■ **Material for the task**:
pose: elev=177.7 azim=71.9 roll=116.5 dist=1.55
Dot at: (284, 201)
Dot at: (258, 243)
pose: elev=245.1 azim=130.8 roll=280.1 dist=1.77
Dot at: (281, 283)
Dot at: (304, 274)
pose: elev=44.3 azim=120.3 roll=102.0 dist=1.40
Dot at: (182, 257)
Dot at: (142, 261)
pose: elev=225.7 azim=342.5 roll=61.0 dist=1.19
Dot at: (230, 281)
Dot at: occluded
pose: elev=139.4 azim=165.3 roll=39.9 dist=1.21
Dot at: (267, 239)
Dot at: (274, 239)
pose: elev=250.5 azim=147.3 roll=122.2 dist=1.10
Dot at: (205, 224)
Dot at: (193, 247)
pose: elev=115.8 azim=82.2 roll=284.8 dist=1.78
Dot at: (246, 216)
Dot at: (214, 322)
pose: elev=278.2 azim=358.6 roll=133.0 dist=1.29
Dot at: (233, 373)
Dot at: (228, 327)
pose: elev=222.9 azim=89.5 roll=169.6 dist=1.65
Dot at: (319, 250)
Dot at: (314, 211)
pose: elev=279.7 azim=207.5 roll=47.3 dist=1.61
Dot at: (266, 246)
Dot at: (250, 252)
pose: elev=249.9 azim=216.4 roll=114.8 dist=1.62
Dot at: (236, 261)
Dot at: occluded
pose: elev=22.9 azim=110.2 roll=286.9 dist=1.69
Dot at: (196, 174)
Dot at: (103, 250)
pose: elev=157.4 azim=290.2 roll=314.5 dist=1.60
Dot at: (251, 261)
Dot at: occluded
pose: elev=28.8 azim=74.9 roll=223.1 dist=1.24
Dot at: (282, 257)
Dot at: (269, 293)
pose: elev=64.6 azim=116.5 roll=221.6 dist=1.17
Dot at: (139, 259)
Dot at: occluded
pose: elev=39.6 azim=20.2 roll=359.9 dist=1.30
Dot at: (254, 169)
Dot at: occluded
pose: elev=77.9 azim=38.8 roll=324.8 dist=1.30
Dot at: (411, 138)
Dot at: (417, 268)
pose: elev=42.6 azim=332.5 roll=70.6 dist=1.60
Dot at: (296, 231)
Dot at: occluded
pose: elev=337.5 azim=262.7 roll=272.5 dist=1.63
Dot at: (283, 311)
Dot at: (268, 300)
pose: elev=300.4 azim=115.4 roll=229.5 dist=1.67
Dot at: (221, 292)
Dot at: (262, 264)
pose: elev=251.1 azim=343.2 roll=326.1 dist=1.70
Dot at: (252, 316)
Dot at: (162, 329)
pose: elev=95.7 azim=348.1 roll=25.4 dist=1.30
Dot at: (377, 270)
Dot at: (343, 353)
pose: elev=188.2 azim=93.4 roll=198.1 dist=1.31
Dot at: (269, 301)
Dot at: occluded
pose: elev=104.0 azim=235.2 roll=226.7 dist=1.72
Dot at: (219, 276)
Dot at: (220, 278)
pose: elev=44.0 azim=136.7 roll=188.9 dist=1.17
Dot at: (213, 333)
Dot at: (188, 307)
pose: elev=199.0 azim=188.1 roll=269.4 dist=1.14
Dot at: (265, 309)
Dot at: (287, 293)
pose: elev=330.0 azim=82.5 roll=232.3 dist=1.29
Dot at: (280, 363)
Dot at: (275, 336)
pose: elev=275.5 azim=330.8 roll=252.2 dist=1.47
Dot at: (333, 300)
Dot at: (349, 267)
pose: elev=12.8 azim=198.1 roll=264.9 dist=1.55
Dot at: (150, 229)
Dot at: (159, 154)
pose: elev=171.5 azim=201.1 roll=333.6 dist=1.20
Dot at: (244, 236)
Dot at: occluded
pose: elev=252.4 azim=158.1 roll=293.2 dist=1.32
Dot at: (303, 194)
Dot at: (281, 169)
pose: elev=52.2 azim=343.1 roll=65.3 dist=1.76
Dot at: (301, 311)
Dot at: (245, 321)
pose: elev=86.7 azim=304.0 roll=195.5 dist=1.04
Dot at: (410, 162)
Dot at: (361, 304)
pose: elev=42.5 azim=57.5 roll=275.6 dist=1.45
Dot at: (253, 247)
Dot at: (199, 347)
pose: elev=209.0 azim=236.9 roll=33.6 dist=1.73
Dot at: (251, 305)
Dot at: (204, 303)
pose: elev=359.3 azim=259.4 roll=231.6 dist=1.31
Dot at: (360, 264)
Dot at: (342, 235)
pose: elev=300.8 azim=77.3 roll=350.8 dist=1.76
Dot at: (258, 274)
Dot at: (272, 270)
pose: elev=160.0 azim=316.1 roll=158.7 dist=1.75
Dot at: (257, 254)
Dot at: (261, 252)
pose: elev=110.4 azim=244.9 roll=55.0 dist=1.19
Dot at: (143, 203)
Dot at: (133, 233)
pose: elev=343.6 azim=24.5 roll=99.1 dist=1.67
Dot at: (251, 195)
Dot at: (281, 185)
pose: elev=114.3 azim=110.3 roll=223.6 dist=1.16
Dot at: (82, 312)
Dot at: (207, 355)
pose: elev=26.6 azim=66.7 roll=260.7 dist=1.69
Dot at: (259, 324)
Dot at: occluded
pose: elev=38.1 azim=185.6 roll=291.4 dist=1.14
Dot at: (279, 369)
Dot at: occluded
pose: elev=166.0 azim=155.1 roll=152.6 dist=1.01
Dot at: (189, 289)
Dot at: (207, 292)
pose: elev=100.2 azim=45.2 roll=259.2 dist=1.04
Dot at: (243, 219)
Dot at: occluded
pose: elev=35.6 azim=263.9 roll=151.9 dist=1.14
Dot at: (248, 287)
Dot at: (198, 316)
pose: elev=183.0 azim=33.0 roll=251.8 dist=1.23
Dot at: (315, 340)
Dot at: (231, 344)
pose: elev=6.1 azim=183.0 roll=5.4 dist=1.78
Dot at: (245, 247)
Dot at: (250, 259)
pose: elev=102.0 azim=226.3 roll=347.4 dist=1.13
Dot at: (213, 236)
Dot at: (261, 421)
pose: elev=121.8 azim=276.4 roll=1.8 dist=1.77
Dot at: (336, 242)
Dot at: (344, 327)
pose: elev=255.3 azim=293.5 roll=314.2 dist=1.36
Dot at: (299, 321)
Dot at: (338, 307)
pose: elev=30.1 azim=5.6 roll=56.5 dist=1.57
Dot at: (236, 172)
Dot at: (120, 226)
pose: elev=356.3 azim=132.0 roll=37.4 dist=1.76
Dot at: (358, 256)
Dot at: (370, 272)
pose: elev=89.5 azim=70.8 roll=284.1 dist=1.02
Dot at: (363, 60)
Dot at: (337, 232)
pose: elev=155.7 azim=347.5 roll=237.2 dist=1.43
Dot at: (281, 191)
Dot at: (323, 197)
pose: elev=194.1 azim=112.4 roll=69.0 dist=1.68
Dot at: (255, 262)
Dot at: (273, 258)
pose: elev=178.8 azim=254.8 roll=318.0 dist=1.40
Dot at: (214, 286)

■ **Brief**:
Reproduce the records above verbatim, from the line that contains "pose: elev=26.6 azim=66.7" through the end of the records.

■ **Result of the task**:
pose: elev=26.6 azim=66.7 roll=260.7 dist=1.69
Dot at: (259, 324)
Dot at: occluded
pose: elev=38.1 azim=185.6 roll=291.4 dist=1.14
Dot at: (279, 369)
Dot at: occluded
pose: elev=166.0 azim=155.1 roll=152.6 dist=1.01
Dot at: (189, 289)
Dot at: (207, 292)
pose: elev=100.2 azim=45.2 roll=259.2 dist=1.04
Dot at: (243, 219)
Dot at: occluded
pose: elev=35.6 azim=263.9 roll=151.9 dist=1.14
Dot at: (248, 287)
Dot at: (198, 316)
pose: elev=183.0 azim=33.0 roll=251.8 dist=1.23
Dot at: (315, 340)
Dot at: (231, 344)
pose: elev=6.1 azim=183.0 roll=5.4 dist=1.78
Dot at: (245, 247)
Dot at: (250, 259)
pose: elev=102.0 azim=226.3 roll=347.4 dist=1.13
Dot at: (213, 236)
Dot at: (261, 421)
pose: elev=121.8 azim=276.4 roll=1.8 dist=1.77
Dot at: (336, 242)
Dot at: (344, 327)
pose: elev=255.3 azim=293.5 roll=314.2 dist=1.36
Dot at: (299, 321)
Dot at: (338, 307)
pose: elev=30.1 azim=5.6 roll=56.5 dist=1.57
Dot at: (236, 172)
Dot at: (120, 226)
pose: elev=356.3 azim=132.0 roll=37.4 dist=1.76
Dot at: (358, 256)
Dot at: (370, 272)
pose: elev=89.5 azim=70.8 roll=284.1 dist=1.02
Dot at: (363, 60)
Dot at: (337, 232)
pose: elev=155.7 azim=347.5 roll=237.2 dist=1.43
Dot at: (281, 191)
Dot at: (323, 197)
pose: elev=194.1 azim=112.4 roll=69.0 dist=1.68
Dot at: (255, 262)
Dot at: (273, 258)
pose: elev=178.8 azim=254.8 roll=318.0 dist=1.40
Dot at: (214, 286)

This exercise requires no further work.